A Sustained Campaign
In the spring of 1787, the initial group of the Society for Effecting the Abolition of the Slave Trade convened. Over the subsequent years, they petitioned, orated, organized campaigns, and gathered evidence on the realities of the slave trade. “Their efforts,” Kara writes, “would lay a blueprint for the pursuit of social justice.” After years of struggles, the Act for the Abolition of the Slave Trade was finally passed in 1807.
An Enduring Impact
The debate over who or what should be credited for abolition is contentious. The Zorg's influence, however, is powerfully evident in J.M.W. Turner's famous painting, The Slave Ship, which was based on the events of 1781. While slavery has been widespread in human history, its abolition following a prolonged public movement was historic, serving as an testament to the power of persistent activism, the pen, and unwavering determination.
The Author's Approach
In contrast to his other work—such as the acclaimed Cobalt Red—Kara has had to address certain lacunae in the available documentation.

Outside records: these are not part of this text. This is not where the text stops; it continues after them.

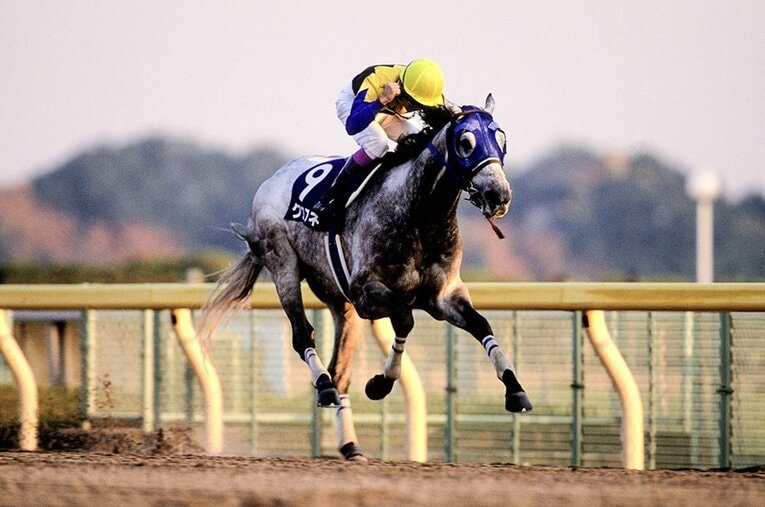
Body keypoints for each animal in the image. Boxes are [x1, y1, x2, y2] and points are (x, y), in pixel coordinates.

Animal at [200, 95, 533, 461]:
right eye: (466, 142)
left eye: (502, 140)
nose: (499, 196)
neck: (421, 216)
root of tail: (271, 180)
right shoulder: (365, 292)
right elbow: (404, 319)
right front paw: (380, 383)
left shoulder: (443, 297)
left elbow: (481, 325)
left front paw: (515, 389)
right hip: (283, 265)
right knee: (303, 336)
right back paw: (325, 387)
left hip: (340, 304)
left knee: (341, 371)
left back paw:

Consequently, imaginative flourishes contrast with scrupulously factual accounts, giving the book a somewhat chimeric feel. A blend of narrative suspense and part serious nonfiction, The Zorg nevertheless succeeds in shedding light on one of history's darkest chapters, using powerful storytelling and documented fact to assemble a portrait that stays with the reader well after the final page.